Finding out about EVs
New owners may still experience some unpleasant surprises, such as more limited range than they might expect. But there are other benefits that lead both new owners and EV “veterans” to report high levels of satisfaction, Power’s 2022 U.S. Electric Vehicle Experience Ownership Study reveals.
EV owners are overwhelmingly satisfied with their cars, but they aren’t necessarily a top resource for those looking at buying one.
Non-owners lack familiarity and knowledge about EVs, their batteries and charging infrastructure. Only one-quarter (26%) have a friend or family member with an EV, and even fewer have ridden in or driven an EV (17% and 9 percent).
So how do they get information about EVs? The internet.
General internet searches are the most common method of gathering information on EVs (36% of the population starts here), followed by vehicle manufacturers (23%), friends/family (17%), dealers and automobile magazines and websites (14% and 13%, respectively), the report noted. However, the internet often leaves out details that buyers may find important — important enough to change a buying decision?
“For example, owning an EV substitutes the electricity provider for the neighborhood gas station as the provider of fuel. Simple enough to understand, but consumers are unlikely to contact their electricity providers when they’re doing their EV research and making their purchase (only 4% think of their electricity provider as a source of information),” the report stated.

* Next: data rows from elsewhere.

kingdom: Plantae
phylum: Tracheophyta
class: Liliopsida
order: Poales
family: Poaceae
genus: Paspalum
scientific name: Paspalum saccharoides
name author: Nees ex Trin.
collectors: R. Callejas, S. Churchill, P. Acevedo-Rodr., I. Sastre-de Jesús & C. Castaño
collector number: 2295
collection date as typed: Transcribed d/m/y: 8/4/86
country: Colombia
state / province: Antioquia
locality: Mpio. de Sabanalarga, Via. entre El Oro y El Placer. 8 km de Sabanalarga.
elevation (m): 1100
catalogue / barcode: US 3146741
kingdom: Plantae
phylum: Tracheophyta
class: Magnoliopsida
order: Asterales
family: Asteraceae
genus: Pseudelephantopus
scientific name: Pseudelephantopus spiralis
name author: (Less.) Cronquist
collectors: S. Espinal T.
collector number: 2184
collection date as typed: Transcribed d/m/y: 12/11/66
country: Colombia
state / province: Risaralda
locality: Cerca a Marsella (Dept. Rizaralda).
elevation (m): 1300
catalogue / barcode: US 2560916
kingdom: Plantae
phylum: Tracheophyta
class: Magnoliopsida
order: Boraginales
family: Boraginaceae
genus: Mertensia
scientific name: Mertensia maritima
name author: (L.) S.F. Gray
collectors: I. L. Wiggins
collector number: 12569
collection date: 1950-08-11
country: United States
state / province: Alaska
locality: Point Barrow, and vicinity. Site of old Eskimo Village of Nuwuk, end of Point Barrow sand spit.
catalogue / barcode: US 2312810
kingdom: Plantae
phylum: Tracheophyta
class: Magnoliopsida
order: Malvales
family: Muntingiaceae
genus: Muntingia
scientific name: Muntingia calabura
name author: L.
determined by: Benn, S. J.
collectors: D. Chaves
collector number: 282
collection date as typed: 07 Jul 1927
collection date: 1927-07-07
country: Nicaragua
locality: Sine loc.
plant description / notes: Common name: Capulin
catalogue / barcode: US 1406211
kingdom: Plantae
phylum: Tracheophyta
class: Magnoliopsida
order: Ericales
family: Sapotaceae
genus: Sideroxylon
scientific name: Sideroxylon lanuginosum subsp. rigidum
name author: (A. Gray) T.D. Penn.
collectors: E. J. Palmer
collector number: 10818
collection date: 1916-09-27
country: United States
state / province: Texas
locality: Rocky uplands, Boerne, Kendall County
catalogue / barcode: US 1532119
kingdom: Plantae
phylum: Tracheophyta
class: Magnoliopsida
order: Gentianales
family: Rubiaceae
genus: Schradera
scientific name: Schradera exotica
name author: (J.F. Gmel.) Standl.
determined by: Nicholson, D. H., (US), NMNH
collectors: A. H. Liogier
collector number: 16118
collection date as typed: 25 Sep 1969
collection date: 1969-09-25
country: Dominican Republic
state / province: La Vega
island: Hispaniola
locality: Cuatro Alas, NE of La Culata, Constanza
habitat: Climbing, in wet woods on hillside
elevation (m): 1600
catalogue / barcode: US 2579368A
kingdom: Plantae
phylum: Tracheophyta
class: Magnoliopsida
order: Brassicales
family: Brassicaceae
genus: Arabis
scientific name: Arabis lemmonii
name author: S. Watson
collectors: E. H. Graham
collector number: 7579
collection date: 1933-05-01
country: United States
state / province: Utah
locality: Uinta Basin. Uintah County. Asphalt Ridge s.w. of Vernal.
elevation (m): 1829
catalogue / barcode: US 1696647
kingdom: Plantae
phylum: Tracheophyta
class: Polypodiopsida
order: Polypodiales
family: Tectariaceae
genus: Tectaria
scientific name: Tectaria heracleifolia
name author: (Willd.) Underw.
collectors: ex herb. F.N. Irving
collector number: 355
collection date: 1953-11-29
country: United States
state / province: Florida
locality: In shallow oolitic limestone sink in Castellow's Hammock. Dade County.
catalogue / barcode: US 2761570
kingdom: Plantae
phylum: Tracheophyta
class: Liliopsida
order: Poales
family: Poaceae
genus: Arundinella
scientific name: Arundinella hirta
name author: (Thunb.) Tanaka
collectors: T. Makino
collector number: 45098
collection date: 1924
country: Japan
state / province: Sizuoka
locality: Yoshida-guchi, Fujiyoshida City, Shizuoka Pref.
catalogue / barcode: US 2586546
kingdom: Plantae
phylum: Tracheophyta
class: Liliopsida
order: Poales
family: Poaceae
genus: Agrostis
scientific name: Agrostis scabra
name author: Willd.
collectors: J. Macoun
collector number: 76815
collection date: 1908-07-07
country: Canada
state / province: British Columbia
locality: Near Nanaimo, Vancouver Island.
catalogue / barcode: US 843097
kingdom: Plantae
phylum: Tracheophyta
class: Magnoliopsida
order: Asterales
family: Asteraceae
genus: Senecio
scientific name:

As a result, they miss out on the fact that many utilities offer a rebate for buying an EV or offer special charging rates for EVs that are dependent upon the time of day. Many utilities will offer lower prices on home charging stations as well.
Oldies but goodies
Despite the optimistic numbers, there are still concerns about EV ownership — most of which are relatively familiar.
Among consumers who are unlikely to consider an EV, half are “concerned that the battery will not have enough range to get me to where I need to go”. Forty-eight percent are concerned about maintenance and battery costs, and 47% are concerned that the battery will not be reliable or will leave them stranded. This lack of education is a key area of opportunity for electricity providers and other stakeholders.
One interesting finding from this research is that 33% of non-EV owners said they would be interested in purchasing an EV if the cost was the same as a gas-powered vehicle.
“When we probed further about what they wanted to pay for that EV, we found that many consumers are willing to pay a bit more for the EV than they paid for their last gasoline-powered car,” the report noted, adding “This is particularly evident at mid-price points between $30,000-$49,999.”